Input data:
[Start of section]
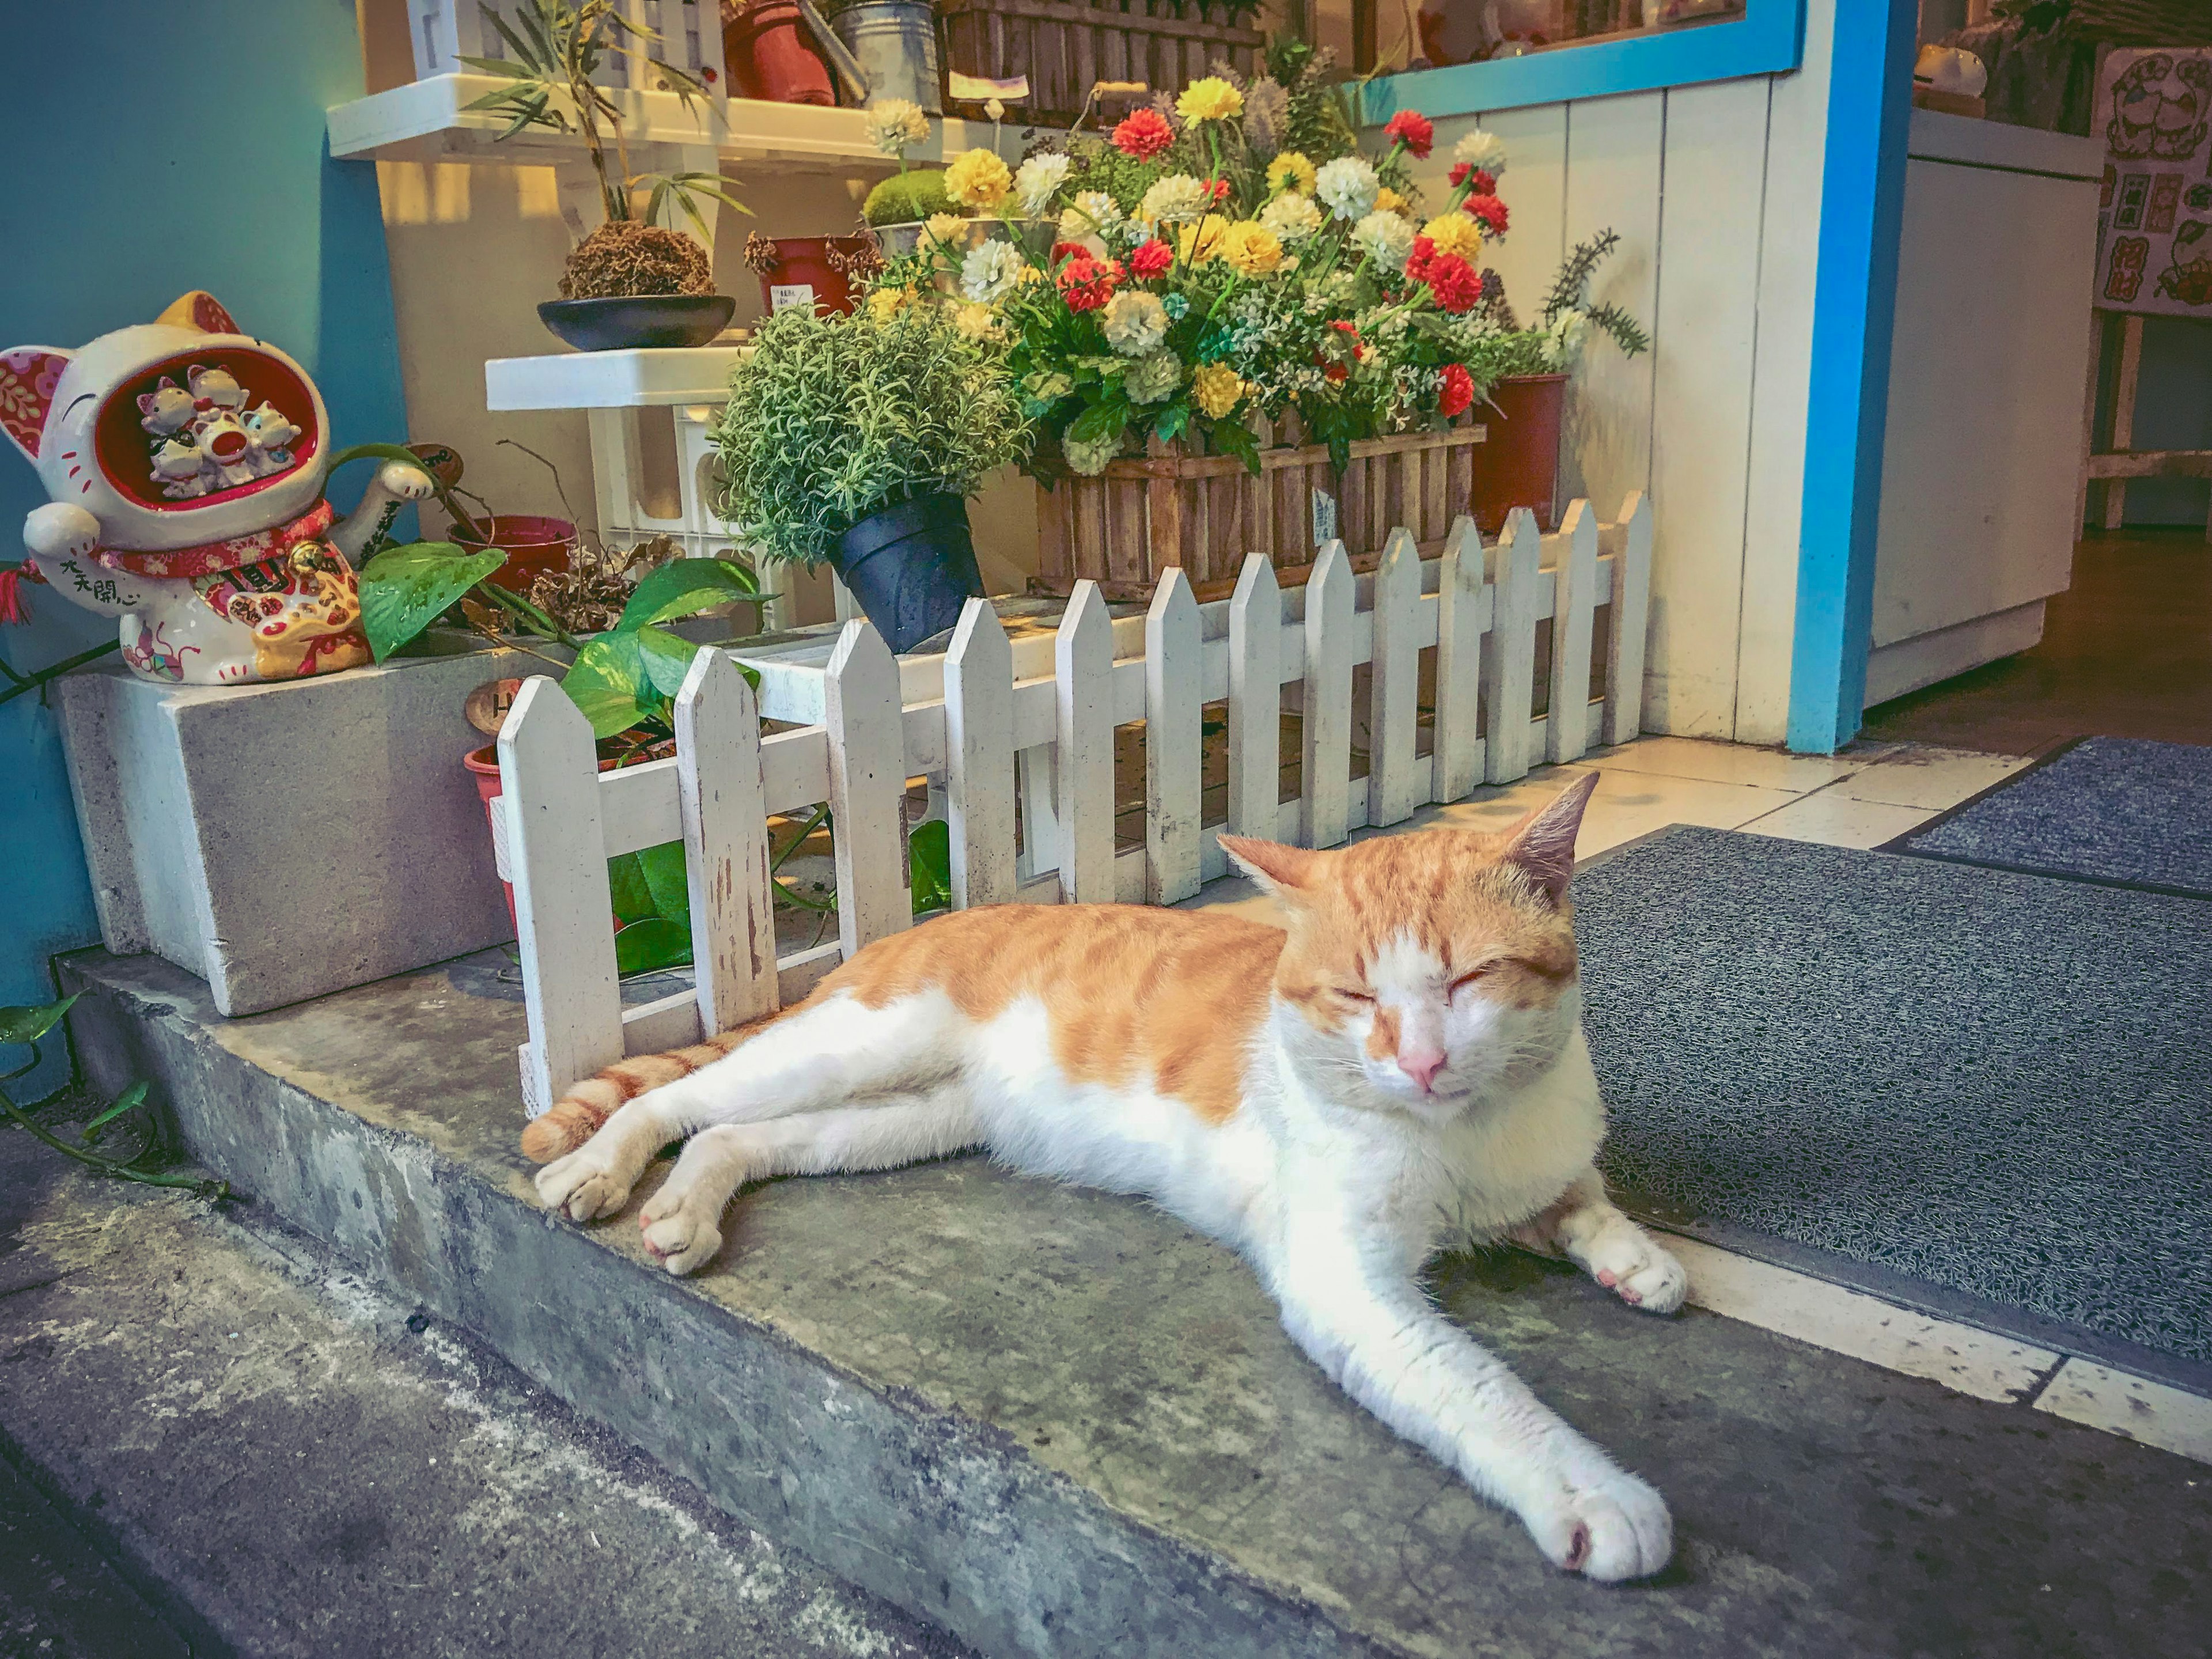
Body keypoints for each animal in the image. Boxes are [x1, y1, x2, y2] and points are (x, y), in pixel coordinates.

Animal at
[End of section]
[Start of section]
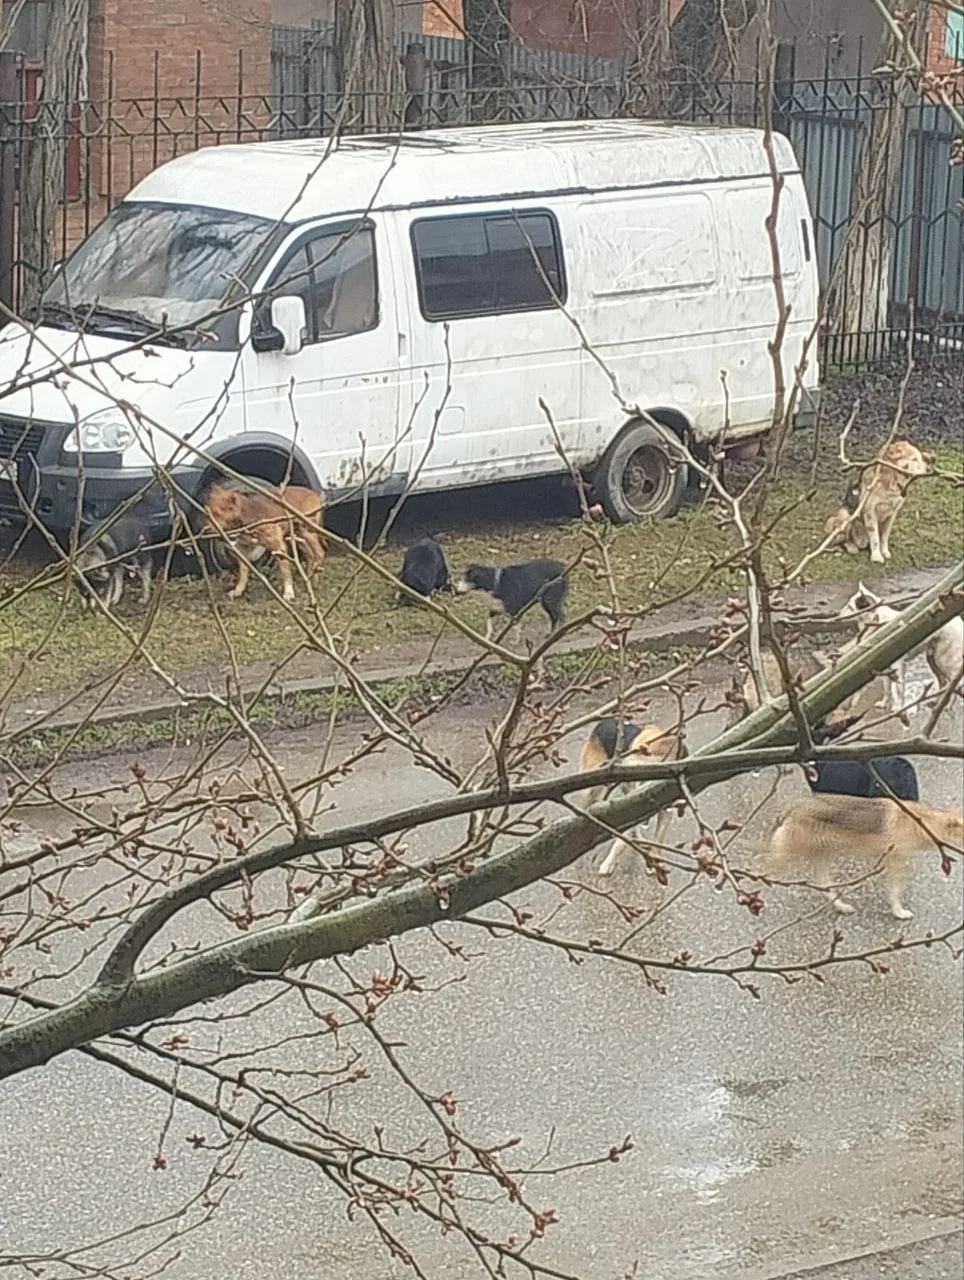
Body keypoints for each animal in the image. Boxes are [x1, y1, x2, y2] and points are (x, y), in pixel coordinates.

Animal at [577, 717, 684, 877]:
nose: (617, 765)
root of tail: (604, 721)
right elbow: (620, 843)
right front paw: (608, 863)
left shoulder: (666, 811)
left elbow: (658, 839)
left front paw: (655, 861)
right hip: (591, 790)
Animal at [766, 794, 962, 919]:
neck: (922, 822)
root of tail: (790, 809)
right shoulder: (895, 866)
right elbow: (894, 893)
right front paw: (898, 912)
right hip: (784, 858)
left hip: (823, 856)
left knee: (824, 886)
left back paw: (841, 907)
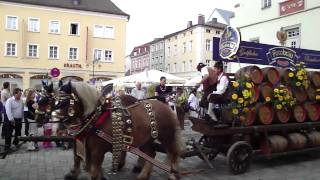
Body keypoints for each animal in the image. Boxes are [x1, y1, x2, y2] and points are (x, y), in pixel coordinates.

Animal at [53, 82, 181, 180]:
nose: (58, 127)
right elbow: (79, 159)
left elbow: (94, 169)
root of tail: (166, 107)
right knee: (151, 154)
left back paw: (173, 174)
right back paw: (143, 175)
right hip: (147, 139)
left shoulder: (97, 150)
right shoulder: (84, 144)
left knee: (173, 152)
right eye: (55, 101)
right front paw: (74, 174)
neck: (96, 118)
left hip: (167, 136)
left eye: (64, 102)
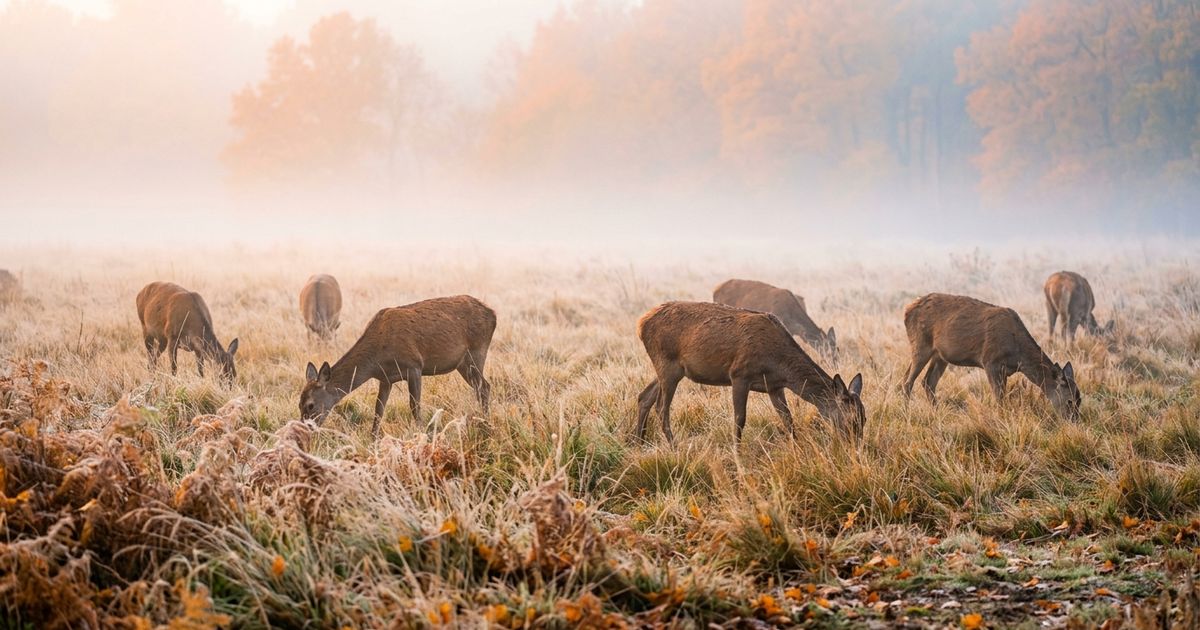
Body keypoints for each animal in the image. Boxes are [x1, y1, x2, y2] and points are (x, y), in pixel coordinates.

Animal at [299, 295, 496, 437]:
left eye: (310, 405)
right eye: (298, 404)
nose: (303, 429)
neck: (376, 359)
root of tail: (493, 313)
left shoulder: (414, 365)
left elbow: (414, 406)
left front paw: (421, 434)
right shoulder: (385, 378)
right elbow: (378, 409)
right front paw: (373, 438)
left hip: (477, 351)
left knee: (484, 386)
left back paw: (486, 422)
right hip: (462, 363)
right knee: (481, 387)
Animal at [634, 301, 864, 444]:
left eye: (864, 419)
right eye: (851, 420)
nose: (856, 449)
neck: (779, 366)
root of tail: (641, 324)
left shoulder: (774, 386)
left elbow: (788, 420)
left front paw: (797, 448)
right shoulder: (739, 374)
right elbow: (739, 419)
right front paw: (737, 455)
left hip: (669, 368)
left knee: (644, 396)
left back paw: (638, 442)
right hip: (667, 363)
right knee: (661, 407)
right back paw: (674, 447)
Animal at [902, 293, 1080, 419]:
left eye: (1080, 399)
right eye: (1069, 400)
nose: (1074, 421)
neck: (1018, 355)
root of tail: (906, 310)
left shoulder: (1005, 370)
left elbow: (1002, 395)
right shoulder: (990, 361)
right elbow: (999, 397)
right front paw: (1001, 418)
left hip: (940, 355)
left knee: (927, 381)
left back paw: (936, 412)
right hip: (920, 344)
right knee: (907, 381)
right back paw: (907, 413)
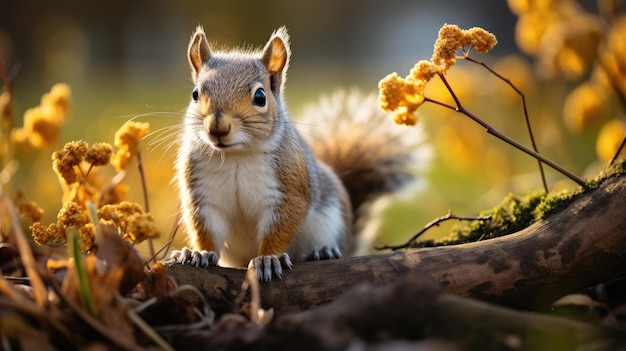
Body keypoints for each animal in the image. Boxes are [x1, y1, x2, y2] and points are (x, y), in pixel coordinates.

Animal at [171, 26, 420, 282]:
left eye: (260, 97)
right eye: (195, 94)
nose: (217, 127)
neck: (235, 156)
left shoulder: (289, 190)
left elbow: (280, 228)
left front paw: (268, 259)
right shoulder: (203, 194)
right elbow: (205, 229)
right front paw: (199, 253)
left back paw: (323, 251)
[End of section]
Exercise goal:
Repeat, exactly as they stand above, the lines from the line with "right shoulder: (895, 866)" to the line with "left back paw: (841, 907)", both lines included.

Solution to the problem:
right shoulder: (895, 866)
right elbow: (894, 893)
right front paw: (898, 912)
right hip: (784, 858)
left hip: (823, 856)
left knee: (824, 886)
left back paw: (841, 907)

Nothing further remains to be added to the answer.